UC: Our firm was investing and developing in Brickell when it was still an unproven market and most activity was on Miami Beach. We had a feeling that there was a market for premium product among buyers from around the world. It was a risk, but it has paid off and created a new luxury market. As Miami becomes increasingly urban and cosmopolitan, buyer preferences are shifting—today, luxury isn’t necessarily synonymous with waterfront. There is a large segment of buyers who value convenience, access to retail and restaurants, walkability, proximity to transit. This is the new Miami.
LB: The Brickell Flatiron, a 736-foot-high building, will be the tallest condominium south of New York City. Luis, I’m interested in how designing a project of this size affects the process, and how previous works may have affected or prepared you for this one.

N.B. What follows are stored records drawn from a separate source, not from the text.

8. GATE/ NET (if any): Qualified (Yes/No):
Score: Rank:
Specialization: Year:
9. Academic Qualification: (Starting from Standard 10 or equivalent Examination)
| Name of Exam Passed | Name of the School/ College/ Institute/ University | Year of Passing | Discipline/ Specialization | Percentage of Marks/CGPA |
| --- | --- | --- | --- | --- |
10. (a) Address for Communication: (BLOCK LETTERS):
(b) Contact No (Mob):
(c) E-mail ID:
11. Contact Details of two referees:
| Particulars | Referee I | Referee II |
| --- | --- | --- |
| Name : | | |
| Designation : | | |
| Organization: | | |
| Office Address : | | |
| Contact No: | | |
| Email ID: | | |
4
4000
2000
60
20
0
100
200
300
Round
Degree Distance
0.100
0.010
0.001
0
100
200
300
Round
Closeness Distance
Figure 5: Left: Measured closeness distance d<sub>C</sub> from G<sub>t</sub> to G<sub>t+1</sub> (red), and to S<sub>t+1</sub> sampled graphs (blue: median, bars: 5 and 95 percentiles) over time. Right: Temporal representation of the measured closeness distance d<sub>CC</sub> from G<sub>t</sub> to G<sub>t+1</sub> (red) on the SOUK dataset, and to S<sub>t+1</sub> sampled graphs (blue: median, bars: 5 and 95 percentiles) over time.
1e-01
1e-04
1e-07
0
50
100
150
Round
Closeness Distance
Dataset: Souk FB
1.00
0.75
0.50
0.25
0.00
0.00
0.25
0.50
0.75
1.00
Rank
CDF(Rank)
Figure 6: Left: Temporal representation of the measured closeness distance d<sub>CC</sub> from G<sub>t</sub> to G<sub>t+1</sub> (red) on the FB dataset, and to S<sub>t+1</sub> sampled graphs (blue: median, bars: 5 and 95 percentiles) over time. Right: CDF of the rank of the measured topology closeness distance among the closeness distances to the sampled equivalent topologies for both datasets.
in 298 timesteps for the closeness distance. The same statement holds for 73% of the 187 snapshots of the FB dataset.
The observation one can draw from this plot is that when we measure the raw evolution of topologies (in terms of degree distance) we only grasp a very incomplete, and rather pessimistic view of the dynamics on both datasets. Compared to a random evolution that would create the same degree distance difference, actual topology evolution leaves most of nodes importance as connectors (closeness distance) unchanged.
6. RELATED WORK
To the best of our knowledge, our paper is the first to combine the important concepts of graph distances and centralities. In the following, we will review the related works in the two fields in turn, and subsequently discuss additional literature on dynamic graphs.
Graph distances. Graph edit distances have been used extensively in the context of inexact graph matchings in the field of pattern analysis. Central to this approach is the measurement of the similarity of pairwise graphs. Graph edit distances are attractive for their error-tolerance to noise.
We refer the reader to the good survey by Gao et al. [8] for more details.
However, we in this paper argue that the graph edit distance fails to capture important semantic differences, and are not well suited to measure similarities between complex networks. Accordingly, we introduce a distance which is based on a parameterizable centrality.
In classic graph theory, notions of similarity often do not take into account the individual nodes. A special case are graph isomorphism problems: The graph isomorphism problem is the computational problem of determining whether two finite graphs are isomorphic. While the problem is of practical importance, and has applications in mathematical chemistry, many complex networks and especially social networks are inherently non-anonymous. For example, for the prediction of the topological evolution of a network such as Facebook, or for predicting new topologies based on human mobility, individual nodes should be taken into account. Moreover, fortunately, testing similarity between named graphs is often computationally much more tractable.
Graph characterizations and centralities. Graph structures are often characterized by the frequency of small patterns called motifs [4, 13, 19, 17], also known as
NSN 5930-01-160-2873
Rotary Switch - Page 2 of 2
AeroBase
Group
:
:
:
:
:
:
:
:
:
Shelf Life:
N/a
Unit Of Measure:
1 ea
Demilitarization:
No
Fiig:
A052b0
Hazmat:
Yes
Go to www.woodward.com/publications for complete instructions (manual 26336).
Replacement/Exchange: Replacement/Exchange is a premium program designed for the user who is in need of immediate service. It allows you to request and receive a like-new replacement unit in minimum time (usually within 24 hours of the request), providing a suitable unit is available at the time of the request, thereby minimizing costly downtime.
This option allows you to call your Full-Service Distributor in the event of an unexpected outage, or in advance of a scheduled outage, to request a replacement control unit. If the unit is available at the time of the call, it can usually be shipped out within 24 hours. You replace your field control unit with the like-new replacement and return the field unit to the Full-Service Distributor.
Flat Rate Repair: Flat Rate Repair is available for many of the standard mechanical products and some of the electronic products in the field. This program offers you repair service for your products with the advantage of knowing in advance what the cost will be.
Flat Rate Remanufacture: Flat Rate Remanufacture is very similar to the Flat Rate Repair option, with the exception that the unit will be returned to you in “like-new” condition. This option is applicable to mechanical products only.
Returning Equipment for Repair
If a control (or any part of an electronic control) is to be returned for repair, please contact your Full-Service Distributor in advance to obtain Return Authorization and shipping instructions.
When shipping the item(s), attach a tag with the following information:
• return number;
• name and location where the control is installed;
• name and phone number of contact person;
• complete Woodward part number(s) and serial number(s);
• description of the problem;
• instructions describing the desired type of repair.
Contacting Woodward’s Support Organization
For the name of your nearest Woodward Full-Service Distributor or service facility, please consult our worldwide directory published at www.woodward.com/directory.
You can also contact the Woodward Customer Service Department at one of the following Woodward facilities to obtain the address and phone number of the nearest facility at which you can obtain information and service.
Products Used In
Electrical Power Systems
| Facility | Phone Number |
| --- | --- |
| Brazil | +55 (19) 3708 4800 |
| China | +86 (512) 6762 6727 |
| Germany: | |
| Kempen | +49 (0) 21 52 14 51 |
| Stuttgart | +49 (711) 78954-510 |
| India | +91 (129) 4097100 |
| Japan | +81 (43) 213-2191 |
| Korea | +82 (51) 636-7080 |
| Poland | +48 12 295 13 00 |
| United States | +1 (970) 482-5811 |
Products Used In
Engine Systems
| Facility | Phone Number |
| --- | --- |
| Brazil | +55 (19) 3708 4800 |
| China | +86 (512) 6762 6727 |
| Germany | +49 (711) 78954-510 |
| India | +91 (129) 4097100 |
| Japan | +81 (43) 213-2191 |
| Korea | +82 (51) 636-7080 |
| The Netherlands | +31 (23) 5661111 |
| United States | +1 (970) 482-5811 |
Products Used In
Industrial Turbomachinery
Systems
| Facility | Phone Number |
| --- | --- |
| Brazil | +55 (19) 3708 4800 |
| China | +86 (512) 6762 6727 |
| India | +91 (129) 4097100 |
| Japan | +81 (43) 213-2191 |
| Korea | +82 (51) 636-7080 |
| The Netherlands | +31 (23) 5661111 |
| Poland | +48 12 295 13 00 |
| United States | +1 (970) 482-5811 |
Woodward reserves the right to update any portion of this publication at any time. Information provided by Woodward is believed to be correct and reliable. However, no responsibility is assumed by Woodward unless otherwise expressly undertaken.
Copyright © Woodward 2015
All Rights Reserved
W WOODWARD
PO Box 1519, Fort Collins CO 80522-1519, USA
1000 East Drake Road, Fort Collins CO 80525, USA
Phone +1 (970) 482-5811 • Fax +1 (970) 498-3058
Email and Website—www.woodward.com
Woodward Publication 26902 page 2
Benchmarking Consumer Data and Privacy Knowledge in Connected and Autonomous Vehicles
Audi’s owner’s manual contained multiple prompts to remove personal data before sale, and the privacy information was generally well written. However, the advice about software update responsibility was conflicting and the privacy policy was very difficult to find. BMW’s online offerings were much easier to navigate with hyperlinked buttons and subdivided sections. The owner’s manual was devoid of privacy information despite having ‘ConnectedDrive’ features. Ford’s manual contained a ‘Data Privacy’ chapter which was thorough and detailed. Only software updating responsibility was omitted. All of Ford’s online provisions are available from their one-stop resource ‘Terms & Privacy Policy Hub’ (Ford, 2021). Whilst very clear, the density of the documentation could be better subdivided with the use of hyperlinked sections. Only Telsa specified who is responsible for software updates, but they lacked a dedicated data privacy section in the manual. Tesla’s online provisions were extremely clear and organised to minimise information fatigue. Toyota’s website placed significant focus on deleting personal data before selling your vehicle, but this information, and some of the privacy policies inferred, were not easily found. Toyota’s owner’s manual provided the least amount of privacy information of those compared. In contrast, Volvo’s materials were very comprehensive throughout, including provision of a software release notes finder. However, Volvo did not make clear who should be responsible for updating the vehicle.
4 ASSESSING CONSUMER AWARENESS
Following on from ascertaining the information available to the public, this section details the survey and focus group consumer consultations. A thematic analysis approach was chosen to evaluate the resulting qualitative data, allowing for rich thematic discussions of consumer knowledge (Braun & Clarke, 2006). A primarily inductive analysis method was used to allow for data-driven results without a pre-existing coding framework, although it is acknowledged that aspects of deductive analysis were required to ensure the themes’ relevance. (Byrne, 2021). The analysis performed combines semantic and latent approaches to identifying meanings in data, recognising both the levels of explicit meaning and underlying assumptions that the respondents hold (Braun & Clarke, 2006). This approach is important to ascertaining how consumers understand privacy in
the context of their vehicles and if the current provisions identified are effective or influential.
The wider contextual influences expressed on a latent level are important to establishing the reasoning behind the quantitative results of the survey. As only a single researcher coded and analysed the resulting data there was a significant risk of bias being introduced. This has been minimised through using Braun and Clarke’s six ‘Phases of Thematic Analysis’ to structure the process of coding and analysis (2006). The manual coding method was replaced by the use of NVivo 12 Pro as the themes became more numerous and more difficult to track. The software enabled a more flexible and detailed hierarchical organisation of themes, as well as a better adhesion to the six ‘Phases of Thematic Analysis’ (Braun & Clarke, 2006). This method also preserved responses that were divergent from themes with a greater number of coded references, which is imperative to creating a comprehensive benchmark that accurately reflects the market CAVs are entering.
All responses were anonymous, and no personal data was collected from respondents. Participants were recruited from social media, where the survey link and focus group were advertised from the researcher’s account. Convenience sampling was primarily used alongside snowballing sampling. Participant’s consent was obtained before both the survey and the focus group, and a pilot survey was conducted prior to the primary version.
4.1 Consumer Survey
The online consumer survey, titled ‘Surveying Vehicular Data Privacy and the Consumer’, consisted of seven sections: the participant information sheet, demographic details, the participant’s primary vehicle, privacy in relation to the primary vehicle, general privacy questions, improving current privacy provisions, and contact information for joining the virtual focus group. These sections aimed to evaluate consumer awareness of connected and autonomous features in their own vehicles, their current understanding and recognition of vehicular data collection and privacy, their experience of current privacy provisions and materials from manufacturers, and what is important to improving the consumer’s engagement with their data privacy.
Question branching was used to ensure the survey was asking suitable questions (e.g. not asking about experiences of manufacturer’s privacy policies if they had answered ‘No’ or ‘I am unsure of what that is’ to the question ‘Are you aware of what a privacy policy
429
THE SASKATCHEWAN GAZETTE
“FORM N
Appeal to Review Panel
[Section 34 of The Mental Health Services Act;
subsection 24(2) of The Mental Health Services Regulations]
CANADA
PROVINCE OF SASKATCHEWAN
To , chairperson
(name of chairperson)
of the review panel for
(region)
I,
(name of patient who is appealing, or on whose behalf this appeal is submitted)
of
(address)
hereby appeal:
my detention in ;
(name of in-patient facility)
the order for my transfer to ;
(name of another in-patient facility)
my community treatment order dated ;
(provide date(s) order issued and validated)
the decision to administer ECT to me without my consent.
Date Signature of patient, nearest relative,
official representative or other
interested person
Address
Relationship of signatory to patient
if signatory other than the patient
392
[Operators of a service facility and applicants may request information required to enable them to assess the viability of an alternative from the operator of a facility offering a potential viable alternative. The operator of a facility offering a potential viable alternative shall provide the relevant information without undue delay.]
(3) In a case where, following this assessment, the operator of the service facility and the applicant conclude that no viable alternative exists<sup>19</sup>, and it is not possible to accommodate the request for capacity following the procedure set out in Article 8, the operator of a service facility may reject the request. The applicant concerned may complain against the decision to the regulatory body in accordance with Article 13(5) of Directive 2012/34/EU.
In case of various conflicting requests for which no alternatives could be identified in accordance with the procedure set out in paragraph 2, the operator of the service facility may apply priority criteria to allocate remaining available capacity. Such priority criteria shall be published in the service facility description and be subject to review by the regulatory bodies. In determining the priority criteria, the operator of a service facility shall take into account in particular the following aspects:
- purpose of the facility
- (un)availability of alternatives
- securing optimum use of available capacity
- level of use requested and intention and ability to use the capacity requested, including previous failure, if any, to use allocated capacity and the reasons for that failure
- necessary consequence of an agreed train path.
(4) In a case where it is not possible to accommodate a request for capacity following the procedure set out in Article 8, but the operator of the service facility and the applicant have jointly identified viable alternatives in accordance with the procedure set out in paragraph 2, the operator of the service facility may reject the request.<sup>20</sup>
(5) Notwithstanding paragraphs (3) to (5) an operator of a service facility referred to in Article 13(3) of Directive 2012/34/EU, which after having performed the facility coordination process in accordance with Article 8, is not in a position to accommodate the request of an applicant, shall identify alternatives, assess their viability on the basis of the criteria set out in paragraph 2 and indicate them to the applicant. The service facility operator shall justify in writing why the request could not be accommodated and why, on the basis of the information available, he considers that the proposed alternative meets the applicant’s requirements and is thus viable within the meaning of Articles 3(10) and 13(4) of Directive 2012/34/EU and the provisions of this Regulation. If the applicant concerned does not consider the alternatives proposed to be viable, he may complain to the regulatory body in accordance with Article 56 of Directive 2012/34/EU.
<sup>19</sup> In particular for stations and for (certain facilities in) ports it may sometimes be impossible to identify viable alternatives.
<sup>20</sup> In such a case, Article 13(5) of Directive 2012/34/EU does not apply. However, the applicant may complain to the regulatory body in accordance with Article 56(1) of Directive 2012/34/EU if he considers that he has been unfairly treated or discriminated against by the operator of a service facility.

LR: The fact that the site is triangular and the building is extremely high created an interesting challenge to coordinate large sheer walls and columns with the structural engineer, all while maintaining a crisp architectural design and efficiently designed floor plates.
LB: The Brickell Flatiron has an elegantly modern exterior with an interior to match. The building is meticulously and cohesively curated. What inspired its design? How do you marry your respective creative visions?
UC: I’m very hands-on. I like to get involved in the details. Perhaps it’s my Italian blood, but I prefer to take painstaking measures to ensure that every detail falls into place because my work reflects me, my commitment to good design. Since our first collaboration on the Bristol Tower more than 20 years ago, Luis and I have built a mutually rewarding relationship on a foundation of respect and admiration for each other’s work. Like myself, he is hands-on and detail-oriented, which not only makes it easier during the design process, but also allows us to truly hammer out the shared vision as we progress.
LR: Again, the triangular nature of the site gave us a tremendous opportunity to create a building that is unique, with a very narrow geometric proportion on its south end. We took advantage of this geometric shape and further enhanced the verticality of the south end of the building by breaking the mass in to two curvilinear elements.